In Wilkesboro, at the edge of the Appalachian Mountains, this weekend, I came across a John Muir quote I had seen before: "The mountains are calling, and I must go."
Driving downhill Sunday afternoon toward the Coastal Plain, hundreds of feet below the place where I had spent two days and three nights, I thought about the Muir quote and felt the tug on my heart for the places I had been, where the horizon rises up, reaching for the sky. The mountains are a different place, not just a different topography but a different environment and a different culture.
The hardwood trees are leafing out now, giving an opaque green cloak to the hills and mountains. In the fall, they will wear different colors and in winter will shed their clothes and stand like starkly naked skeletons against the sky. We walked along a gravel road and crossed a burbling mountain stream, falling over rocks to make a soft song of comfort and ease. We sat on the screened porch and listened to the creek's lullaby.
Trees crowd the steep hills all around us, their roots giving aid to the granite stones to keep the hills in place. Here and there, a pasture interrupts the forest or a house peeks through the trees, but mostly the landscape is covered in trees, unlike farther east, where housing developments and huge farm fields erase nature from view.
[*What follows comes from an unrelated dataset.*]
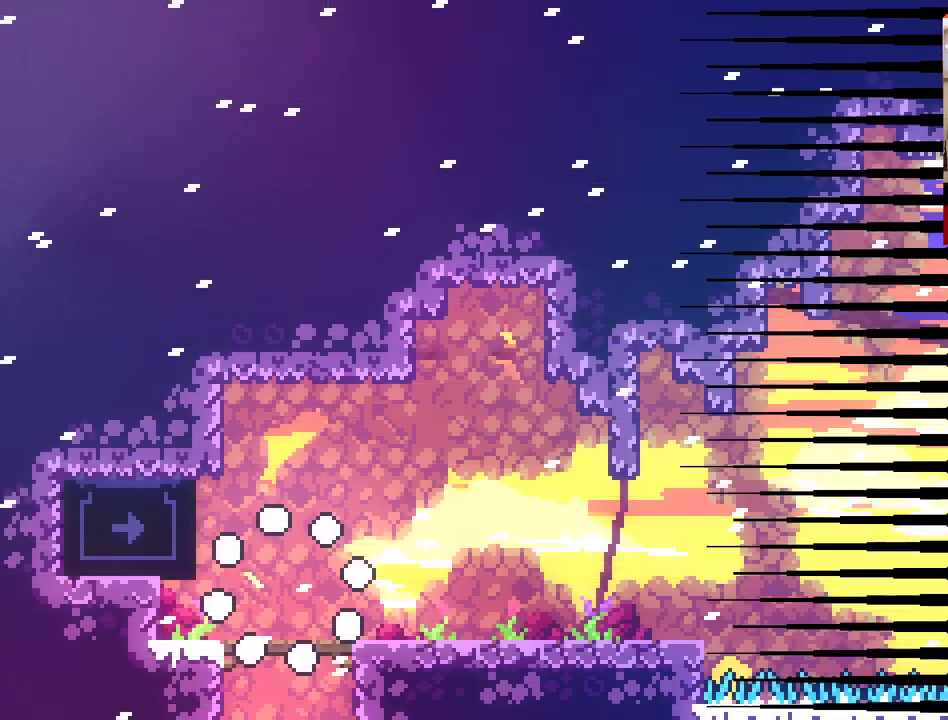
{"buttons": [], "left_stick": "center", "right_stick": "center", "events": []}
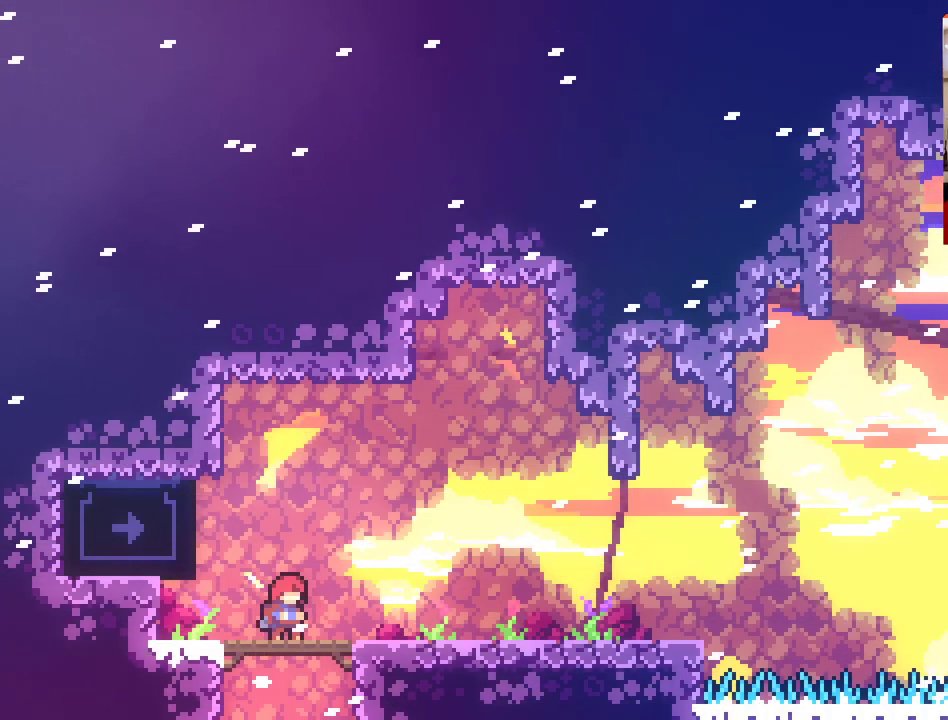
{"buttons": [], "left_stick": "center", "right_stick": "center", "events": []}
The sight of mountain trees beckons me and reminds me how long it has been since I visited.
Anyone who has spent any time among the hills knows mountain culture is different — simpler, earthier, less formal, some would say less refined — than a few hundred miles to the east. I am a part of that Coastal Plain culture and relish it, but still the mountains call. And when I go, I know I've been away too long. The arduous hike to the peak to look all around at hills and knobs and prominences is worth the effort. You can hear the mountains calling and feel the tug on your heart.